1) お湯の温度は「90〜95℃」に設定

低めの温度(80〜85℃)は酸味が出やすいため、酸味を抑えたい時はやや高めの90〜95℃で淹れます。沸騰→10〜30秒置くとおおむねこの温度帯になります。

2) 挽き目は「中細〜中挽き」がおすすめ

粗すぎる挽き目は酸味が目立ちやすいです。ペーパードリップでは中細〜中挽きが基本。既に挽いてある粉を使う場合は、少し細かめに頼める店なら調整してもらいましょう。

3) 蒸らしは「しっかり30秒」

蒸らしを短くすると香りや味の抽出が不安定になり、酸味が強調されることがあります。30秒ほど蒸らしてガスを抜き、粉にお湯が行き渡るようにしましょう。

4) 注ぎ方は「ゆっくり丁寧に、後半を少し早めに」

抽出の基本はゆっくり注ぐことですが、酸味が気になる場合は次の流れが有効です。
・蒸らし後は中心にゆっくり注いでコクを出す→後半はやや速めに流すことで酸味を抑える。

5) 最後の一滴は落とし切らない

ドリッパーの最後の部分には雑味や過抽出の要素が出やすいので、液面が少し残るうちにドリッパーを外すとクリアで酸味控えめになります。

器具・素材の選び方も効果あり

ペーパーフィルターを使う

金属フィルターはオイル分や微粒子を通すため、ボディ感が出ますが、場合によっては酸味が際立つことがあります。酸味が苦手なら紙フィルター(ペーパードリップ)でスッキリ仕上げるのが安全です。

水は「軟水」推奨

硬水だと成分の抽出バランスが変わり、酸味が強調されることがあります。家庭の水が硬めに感じる場合は、浄水や軟水ミネラルウォーターを試してみてください。

味の微調整:応用テクニック

ミルクを足してカフェオレにする

どうしてもホットで飲みたいけど酸味が気になる時は、ミルクを加えてカフェオレにすると酸味が和らぎ、コクが出て飲みやすくなります。比率はコーヒー:ミルク=1:1〜1:2が目安。

ブレンドで補う

古い粉や酸味が気になる豆は、別の新鮮な深煎り豆とブレンドすると味がまとめやすくなります。家庭でも気軽に試せる方法です。

よくある失敗と対処法(Q&A)

Q:深煎りにしたら苦くなりすぎた。どうする?

A:抽出温度を少し下げる(→90℃前後)か、抽出時間を短めにする、または少量ミルクを加えると苦味は和らぎます。

Q:同じ豆なのに酸味が日により違うのはなぜ?

A:焙煎日や保管状態、気温や抽出時の温度差が影響します。新鮮さや保存方法を見直すと安定します。

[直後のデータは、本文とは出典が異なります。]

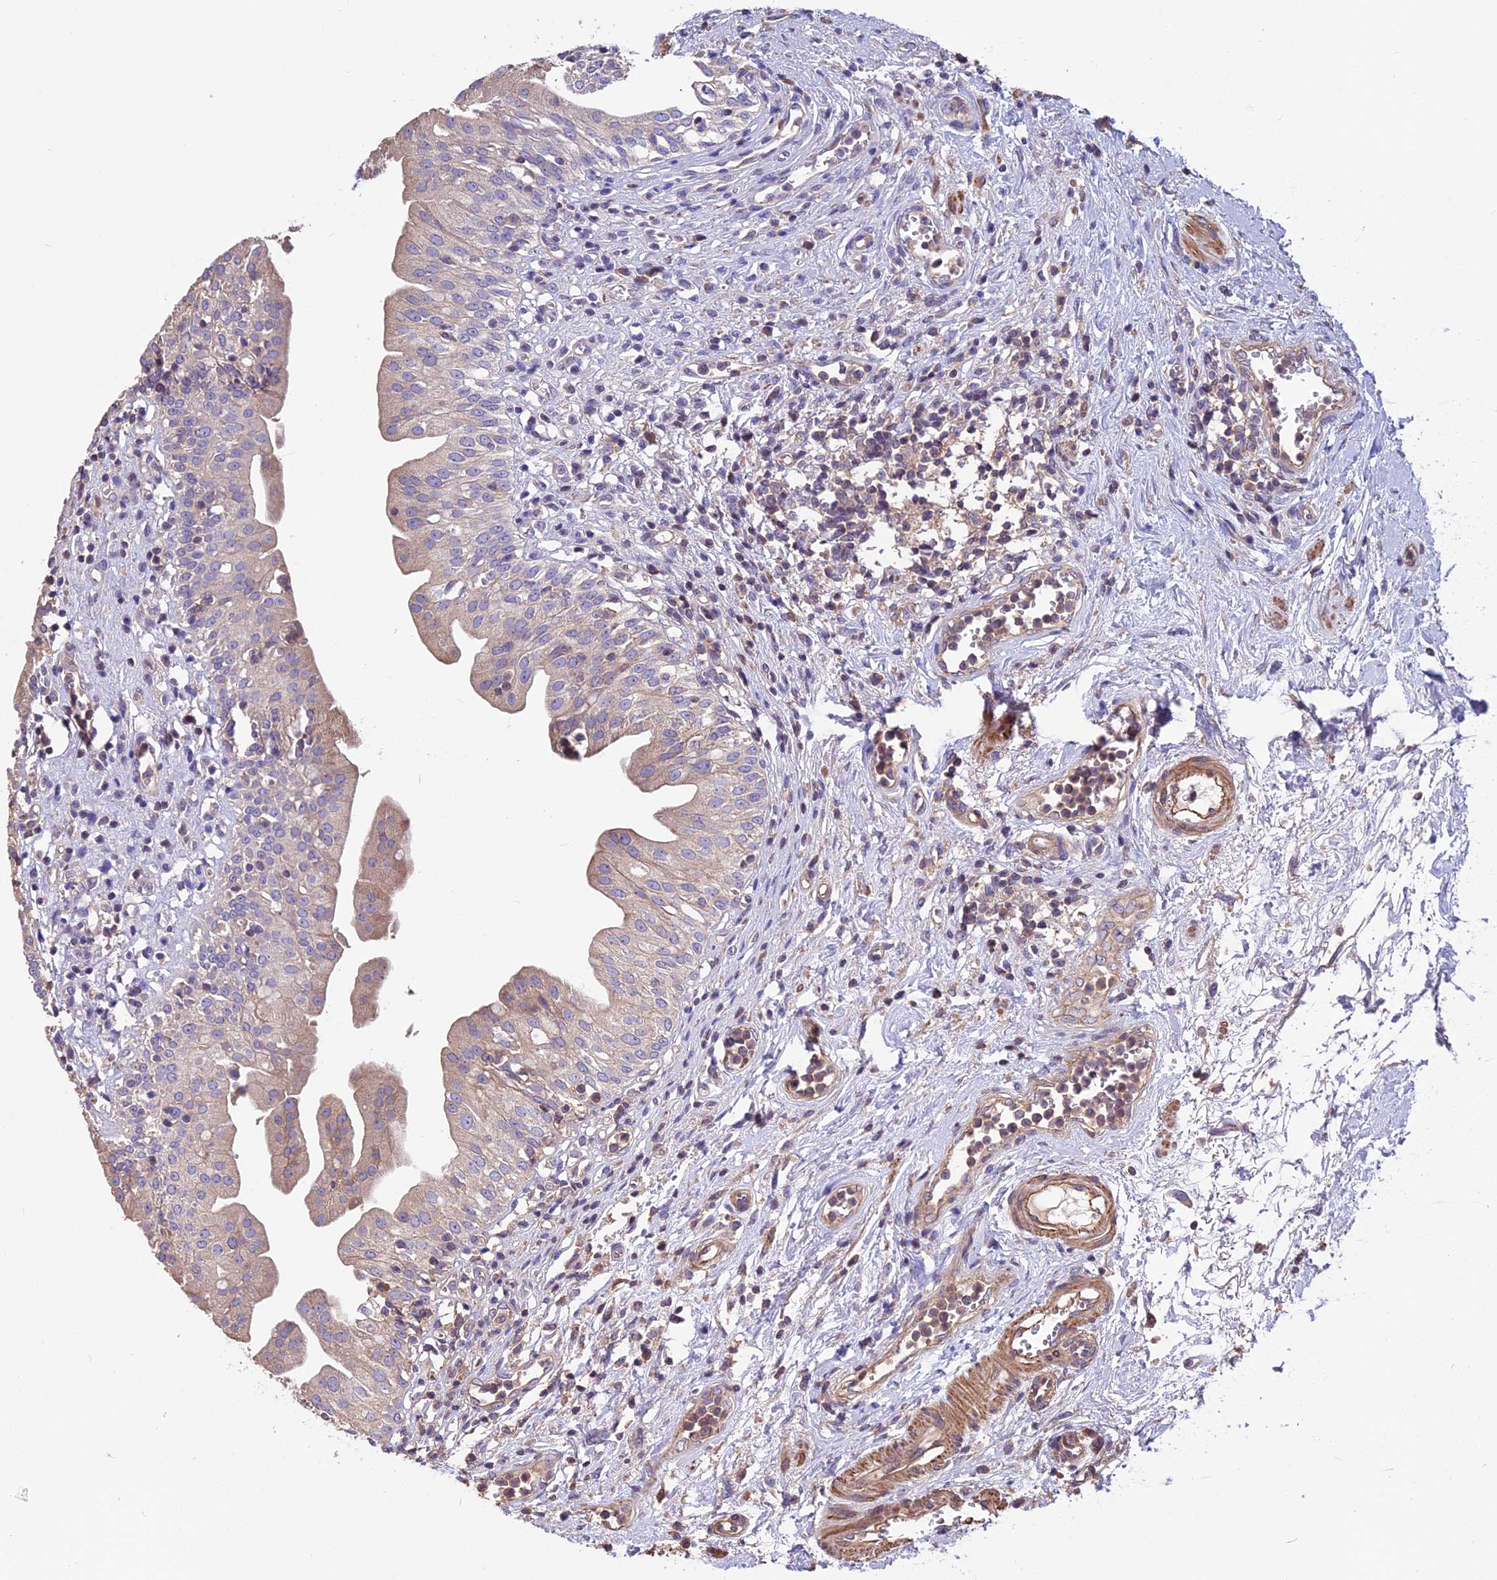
{"staining": {"intensity": "moderate", "quantity": "25%-75%", "location": "cytoplasmic/membranous"}, "tissue": "urinary bladder", "cell_type": "Urothelial cells", "image_type": "normal", "snomed": [{"axis": "morphology", "description": "Normal tissue, NOS"}, {"axis": "morphology", "description": "Inflammation, NOS"}, {"axis": "topography", "description": "Urinary bladder"}], "caption": "Brown immunohistochemical staining in normal human urinary bladder shows moderate cytoplasmic/membranous staining in about 25%-75% of urothelial cells. The staining is performed using DAB (3,3'-diaminobenzidine) brown chromogen to label protein expression. The nuclei are counter-stained blue using hematoxylin.", "gene": "ANO3", "patient": {"sex": "male", "age": 63}}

まとめ:あなたに合う“酸味控えめの一杯”を見つけよう

酸味が苦手なら、まずは

  • 深煎りや酸味の少ない産地を選ぶ(ブラジル・コロンビア・インドネシア)
  • お湯は90〜95℃、挽き目は中細〜中挽きで、蒸らしはしっかり30秒
  • 紙フィルターと軟水を使う
  • 必要ならミルクやブレンドで味を調整する

この組み合わせで、多くの人は「酸味が気にならない」「むしろ飲みやすい」と感じられます。いくつかのポイントを少しずつ試して、自分だけの“ちょうどいい一杯”を見つけてください。コーヒーは自由です—あなたの嗜好に合わせて楽しみましょう。